Comic, Playwright, Non-Essential Artist

AgingBirthdaysLos AngelesThis Los Angeles Life

Birthday…Help!

52.

I turned 52 this month. So RUDE! How…could this possibly happen?

I felt like I needed to do something to make up for being 52. What would make me feel better? What could I BUY?

What could I blow a lot of money on that I really don’t need? And that is how the idea came to me…I need a new purse. I mean, I did not by any stretch need a new purse or really anything except food and exercises. There are so many purses at Ross, TJ Maxx, thirft stores all over LA and, most importantly, hanging from my coat rack! But I needed something to obliterate the fear of death and a purse would have to do. I justified it by saying I needed a MASTER purse, one worthy of my 52 years of age. Something that could carry all my crap; computer, water bottle, change of clothes, emotional baggage, meditation practices…really a mobile home but as a cute tote. As us non-light travelers know, the perfect purse/bag is like the perfect romantic partner: a myth that leaves us searching eternally for something that does not exist.

Task description: Copy the stretch of the birthday post from "AgingBirthdaysLos AngelesThis Los" through "could I BUY?", replacing "BUY" with "PURCHASE". The items after this point are separate from the birthday post.

Information:

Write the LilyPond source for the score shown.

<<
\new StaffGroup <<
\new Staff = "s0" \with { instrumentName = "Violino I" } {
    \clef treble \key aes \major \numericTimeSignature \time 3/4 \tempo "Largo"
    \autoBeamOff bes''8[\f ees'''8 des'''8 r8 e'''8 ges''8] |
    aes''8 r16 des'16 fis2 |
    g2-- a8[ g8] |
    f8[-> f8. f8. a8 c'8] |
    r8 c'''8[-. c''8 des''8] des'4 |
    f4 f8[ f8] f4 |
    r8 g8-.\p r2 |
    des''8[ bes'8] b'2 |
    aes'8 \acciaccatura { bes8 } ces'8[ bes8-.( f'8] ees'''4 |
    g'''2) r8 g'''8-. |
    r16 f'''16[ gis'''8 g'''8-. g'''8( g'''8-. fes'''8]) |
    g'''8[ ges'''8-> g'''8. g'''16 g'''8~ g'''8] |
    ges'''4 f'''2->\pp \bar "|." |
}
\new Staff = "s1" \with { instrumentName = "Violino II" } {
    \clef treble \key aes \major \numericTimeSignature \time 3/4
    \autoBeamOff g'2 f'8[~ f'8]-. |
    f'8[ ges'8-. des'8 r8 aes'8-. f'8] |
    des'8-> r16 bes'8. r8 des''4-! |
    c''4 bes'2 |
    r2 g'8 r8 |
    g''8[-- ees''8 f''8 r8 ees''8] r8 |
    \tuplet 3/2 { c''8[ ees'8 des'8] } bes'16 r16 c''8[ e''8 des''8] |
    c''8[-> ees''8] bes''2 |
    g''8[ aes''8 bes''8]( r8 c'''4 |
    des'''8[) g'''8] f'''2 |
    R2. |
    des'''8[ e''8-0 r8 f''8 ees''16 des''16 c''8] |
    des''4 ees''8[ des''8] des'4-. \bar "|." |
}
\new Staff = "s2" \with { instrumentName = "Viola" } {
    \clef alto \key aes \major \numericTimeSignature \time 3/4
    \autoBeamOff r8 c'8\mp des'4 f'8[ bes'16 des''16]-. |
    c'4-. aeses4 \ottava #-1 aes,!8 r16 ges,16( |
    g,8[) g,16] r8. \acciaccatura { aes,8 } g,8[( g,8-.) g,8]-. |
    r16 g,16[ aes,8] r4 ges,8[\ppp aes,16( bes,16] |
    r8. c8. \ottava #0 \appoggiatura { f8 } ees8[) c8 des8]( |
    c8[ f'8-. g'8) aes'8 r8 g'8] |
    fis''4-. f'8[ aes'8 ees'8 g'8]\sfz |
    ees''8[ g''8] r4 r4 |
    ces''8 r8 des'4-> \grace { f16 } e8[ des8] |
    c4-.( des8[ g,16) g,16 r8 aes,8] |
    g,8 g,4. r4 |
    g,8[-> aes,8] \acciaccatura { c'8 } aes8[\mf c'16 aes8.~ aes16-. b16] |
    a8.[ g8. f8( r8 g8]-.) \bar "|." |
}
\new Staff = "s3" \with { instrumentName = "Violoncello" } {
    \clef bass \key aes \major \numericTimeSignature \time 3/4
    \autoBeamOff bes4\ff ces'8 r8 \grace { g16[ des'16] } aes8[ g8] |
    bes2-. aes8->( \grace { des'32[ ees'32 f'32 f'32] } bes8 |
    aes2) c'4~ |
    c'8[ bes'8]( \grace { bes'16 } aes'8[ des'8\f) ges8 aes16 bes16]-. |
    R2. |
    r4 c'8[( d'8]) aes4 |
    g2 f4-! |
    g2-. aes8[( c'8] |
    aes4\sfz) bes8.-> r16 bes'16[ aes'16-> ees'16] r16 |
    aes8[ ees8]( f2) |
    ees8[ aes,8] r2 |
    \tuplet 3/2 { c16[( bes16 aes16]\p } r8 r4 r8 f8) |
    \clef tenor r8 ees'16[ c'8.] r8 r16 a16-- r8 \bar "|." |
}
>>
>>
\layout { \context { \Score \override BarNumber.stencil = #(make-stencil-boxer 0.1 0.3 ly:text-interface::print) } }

Your solution:
AgingBirthdaysLos AngelesThis Los Angeles Life

Birthday…Help!

52.

I turned 52 this month. So RUDE! How…could this possibly happen?

I felt like I needed to do something to make up for being 52. What would make me feel better? What could I PURCHASE?